EXERCISE SET:
**A.** In the passage on power, why are people who feel relatively powerless more likely to use coercion?
**B.** Print the passage on power between "Compared to powerful" and "Hard and soft.", inclusive.

QUOTED TEXT:
+++++

To reward is to encourage people’s compliance by offering a positive incentive. Rewarding a child with words of praise, an athlete with a trophy, or a country with economic or military assistance are all ways to encourage or reinforce desirable behavior. To coerce is to force compliance by threatening, intimidating, pressuring, or harming someone. Drivers generally obey the speed limit (or something close to it) because they know a speeding ticket can be very expensive. Therefore, the threat of possible punishment has a coercive effect on their behavior.

Sociologists and social psychologists have done a great deal of research on the dynamics of small groups, including those associated with power. Researchers have shown that when authorities rely on reward or coercive power, their influence weakens if the amount of resources they control is reduced. However, authorities who have earned respect and are seen as legitimate enjoy group members’ loyalty regardless of their ability to reward or coerce. Such loyalty can evaporate, however, if the person in authority acts in ways that group members consider unfair, unethical, or disrespectful.

Compared to powerful people, those who feel relatively powerless are more likely to use coercion, because they think they have no other means of achieving their aims. Some parents and teachers feel relatively powerless when children seem out of control. These adults are more likely to use coercive threats and punishment than are parents and teachers who feel empowered. Power tactics are the specific strategies people use to influence others in everyday life. These familiar strategies involve power, though we often do not think of them in those terms. Power tactics vary along three key dimensions: Hard and soft.

+++++

Dataset records:
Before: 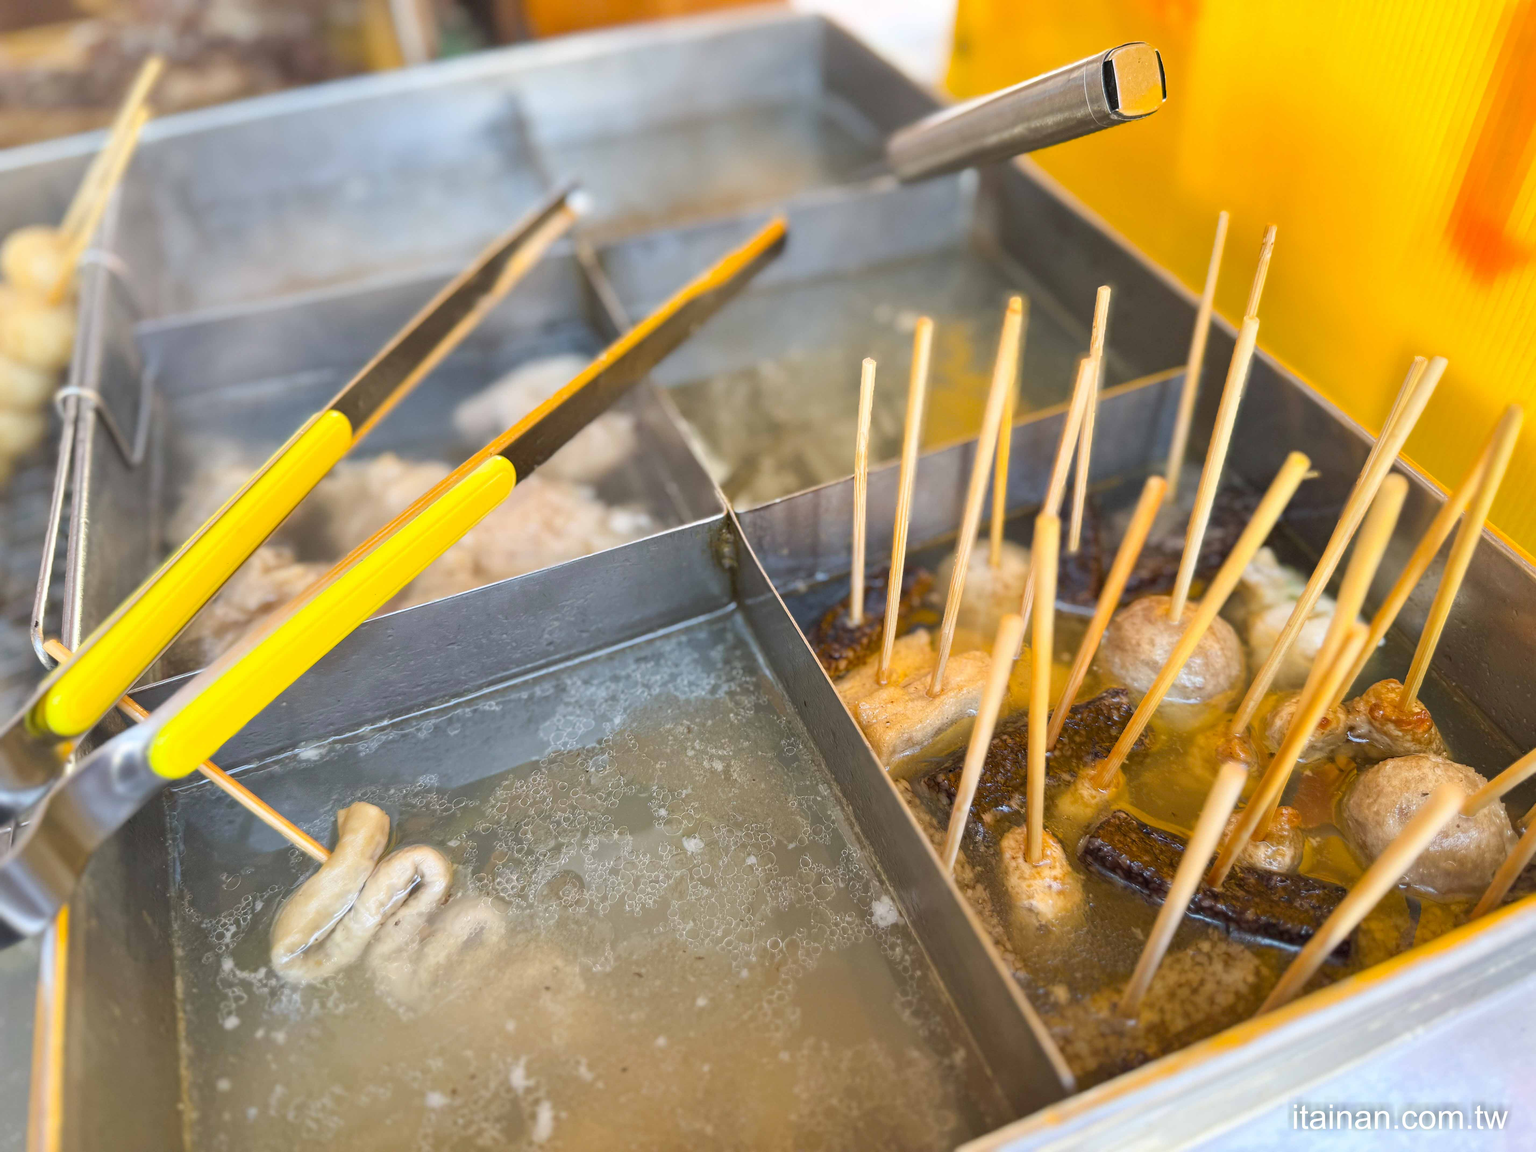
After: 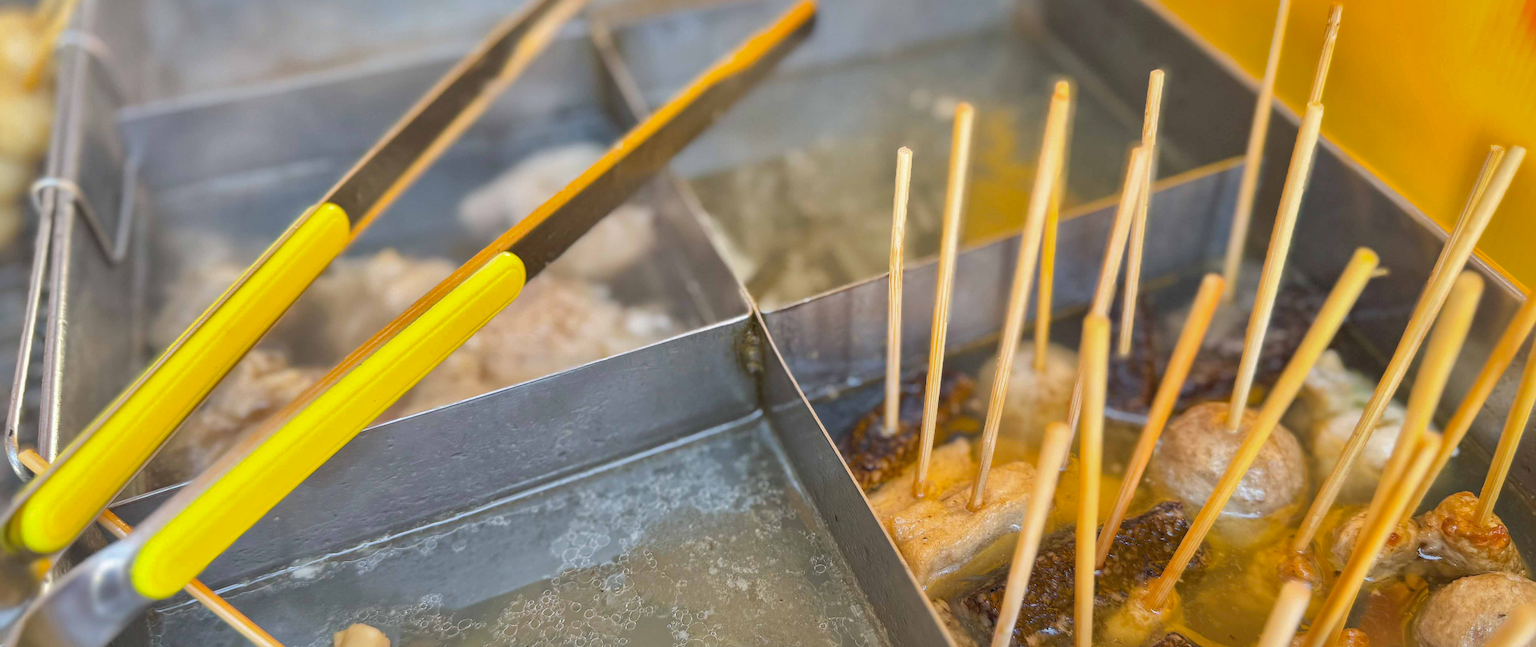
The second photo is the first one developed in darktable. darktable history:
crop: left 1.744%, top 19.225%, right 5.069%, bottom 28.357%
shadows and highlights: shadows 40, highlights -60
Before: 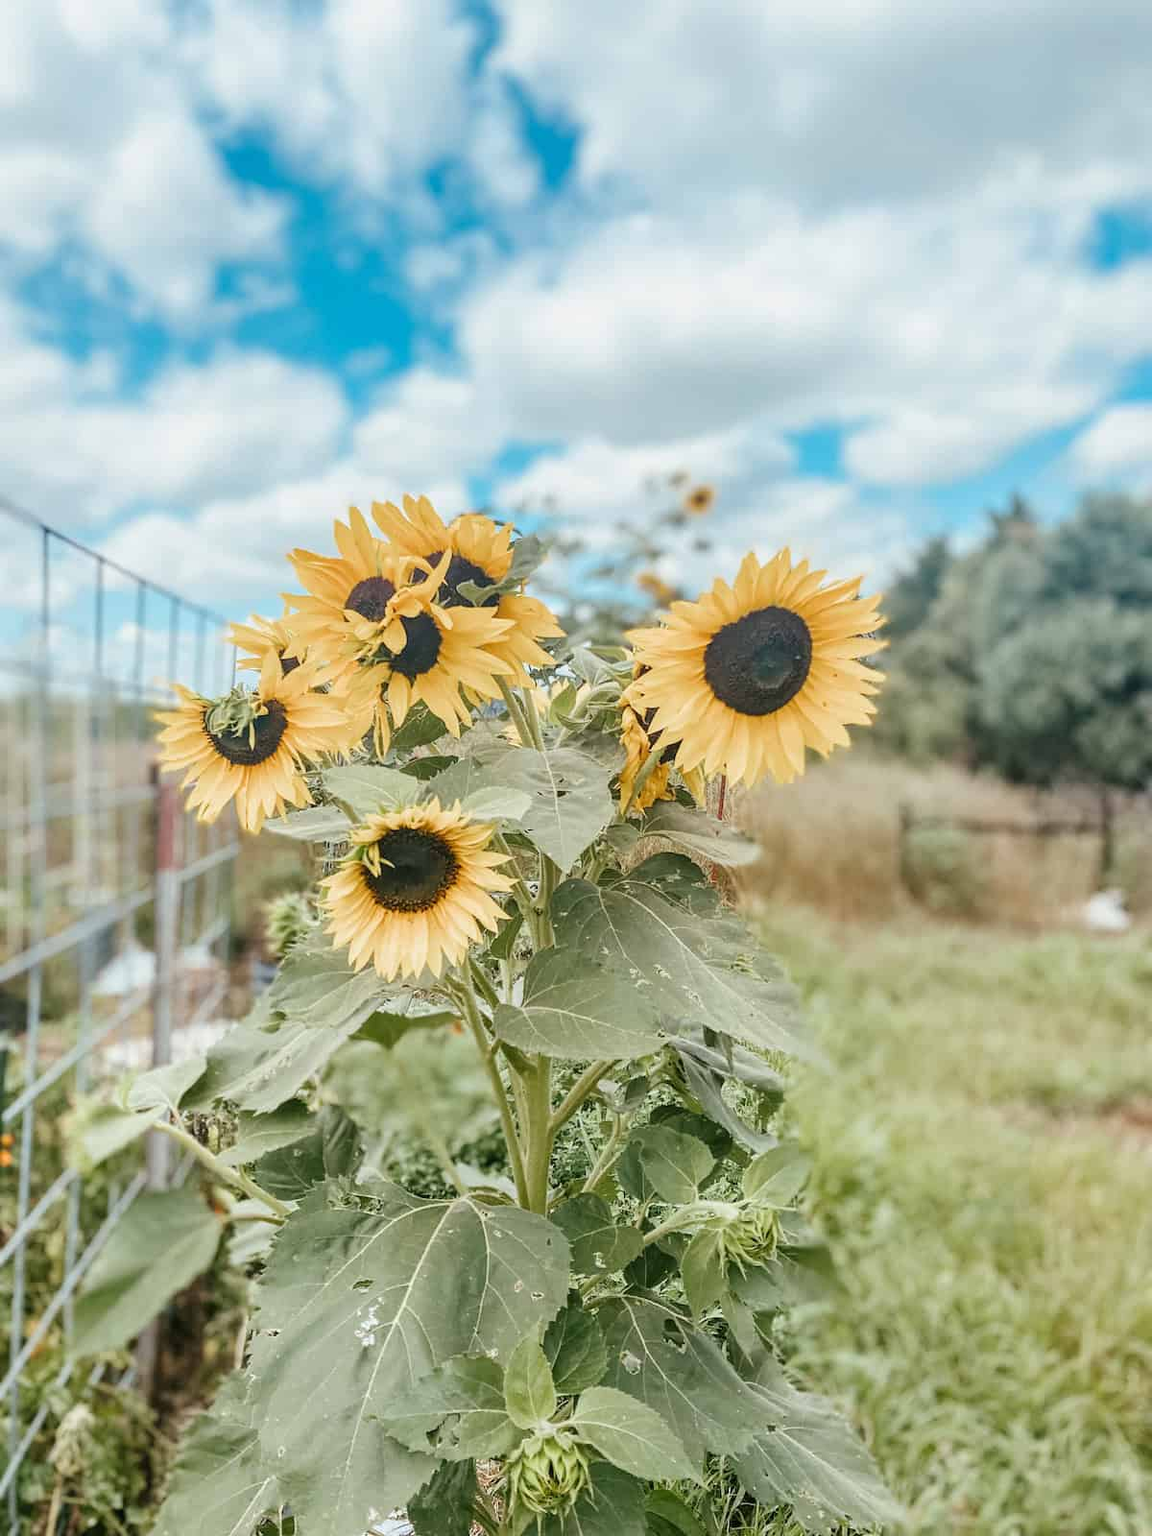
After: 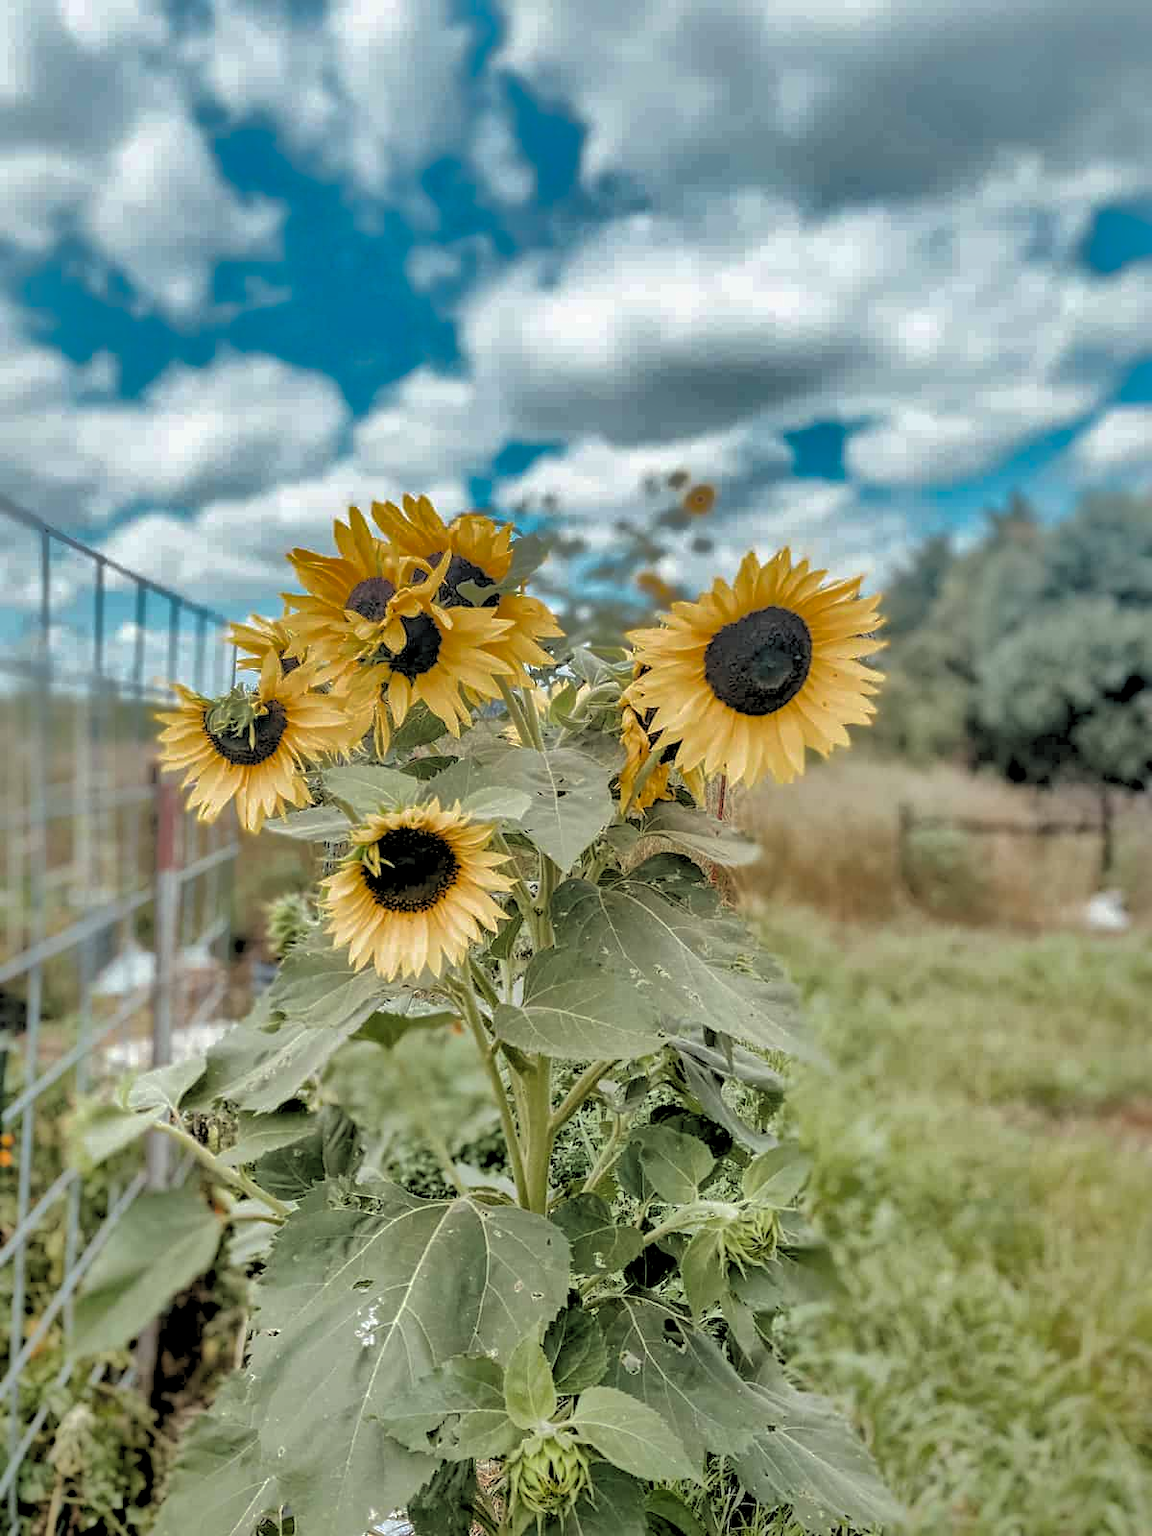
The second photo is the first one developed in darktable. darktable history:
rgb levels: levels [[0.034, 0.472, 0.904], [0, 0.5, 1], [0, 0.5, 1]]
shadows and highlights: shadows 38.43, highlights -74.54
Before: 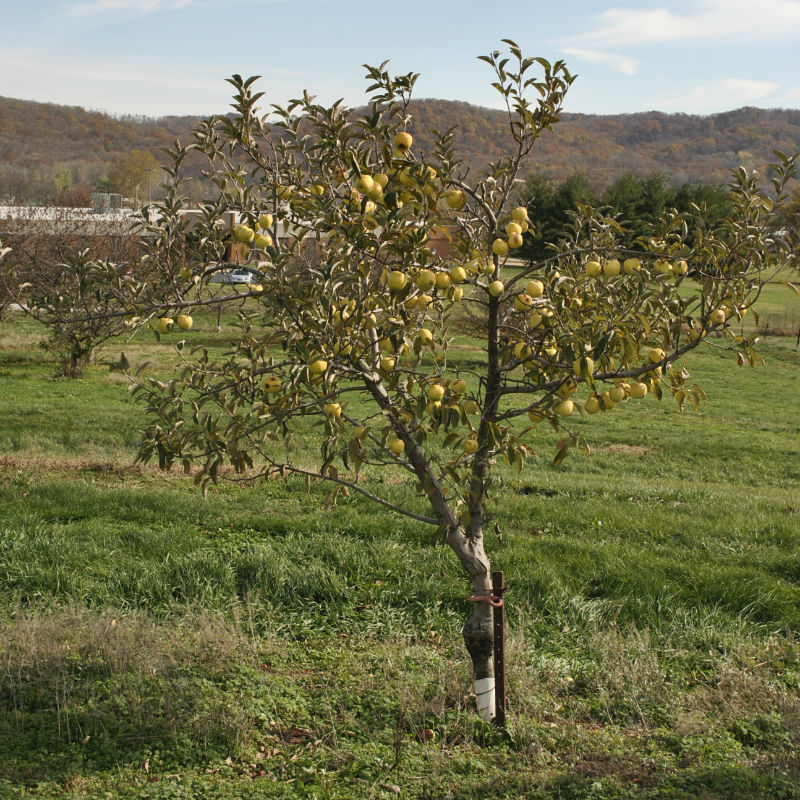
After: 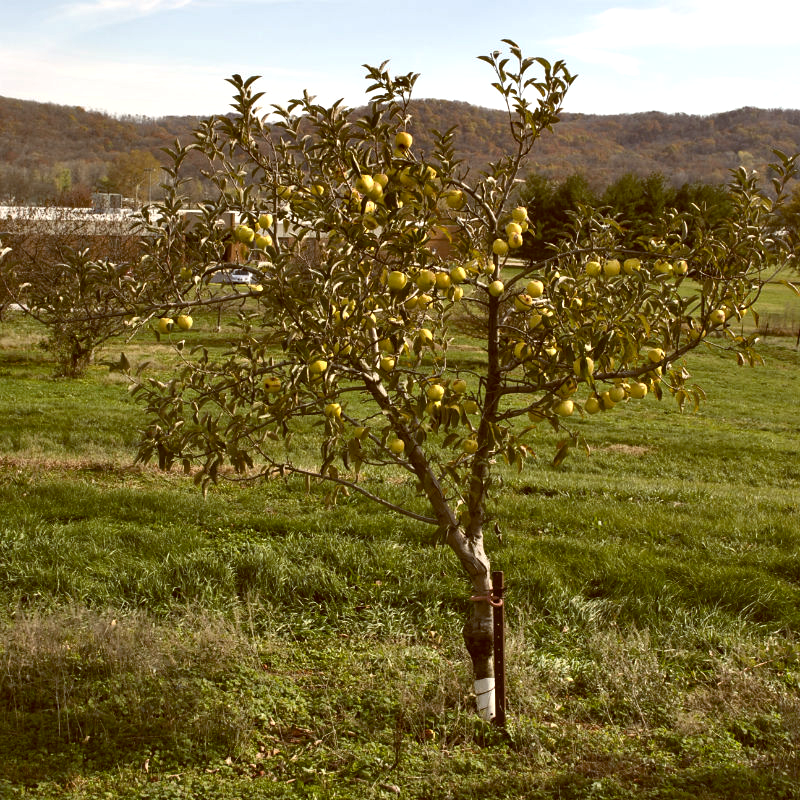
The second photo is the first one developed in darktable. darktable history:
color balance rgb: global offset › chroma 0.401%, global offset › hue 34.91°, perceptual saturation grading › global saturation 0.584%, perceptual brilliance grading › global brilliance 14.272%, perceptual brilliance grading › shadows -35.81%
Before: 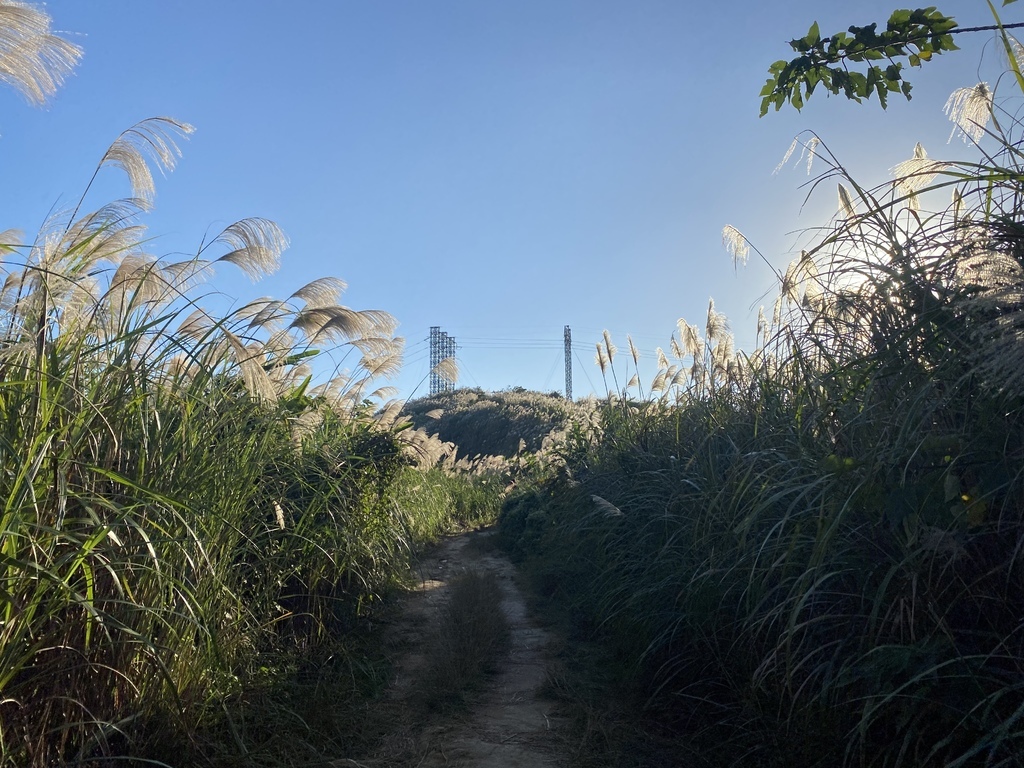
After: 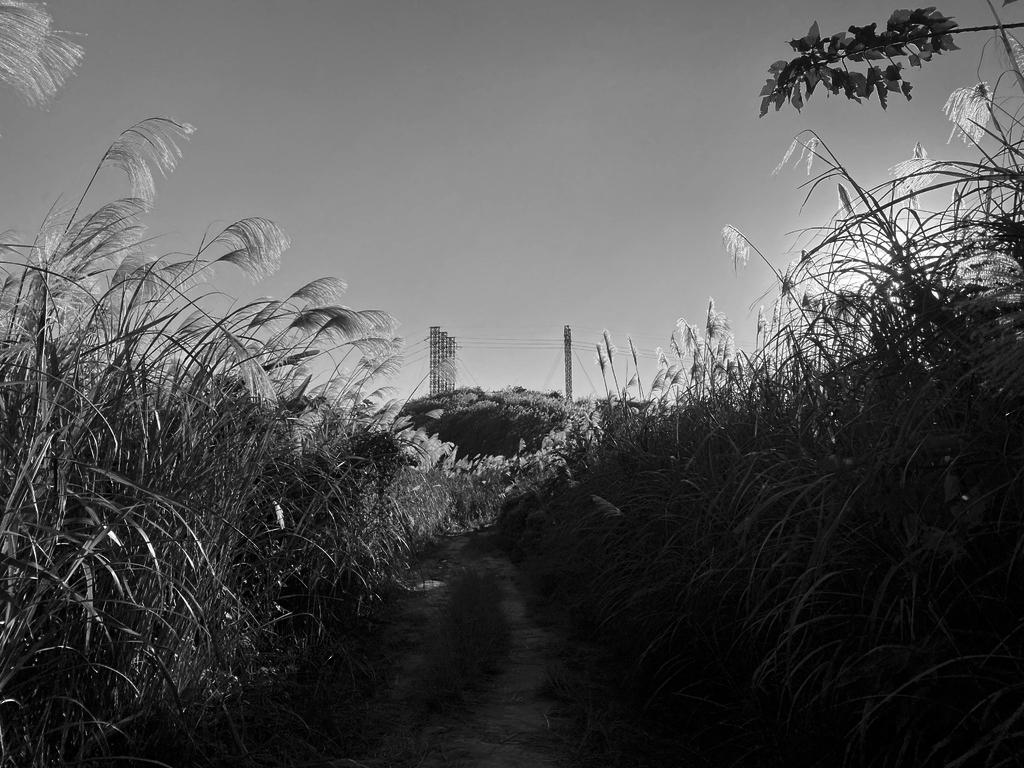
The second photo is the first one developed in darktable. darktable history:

+++++

SET OF ANSWERS:
**A.** They think they have no other means of achieving their aims.

**B.**
Compared to powerful people, those who feel relatively powerless are more likely to use coercion, because they think they have no other means of achieving their aims. Some parents and teachers feel relatively powerless when children seem out of control. These adults are more likely to use coercive threats and punishment than are parents and teachers who feel empowered. Power tactics are the specific strategies people use to influence others in everyday life. These familiar strategies involve power, though we often do not think of them in those terms. Power tactics vary along three key dimensions: Hard and soft.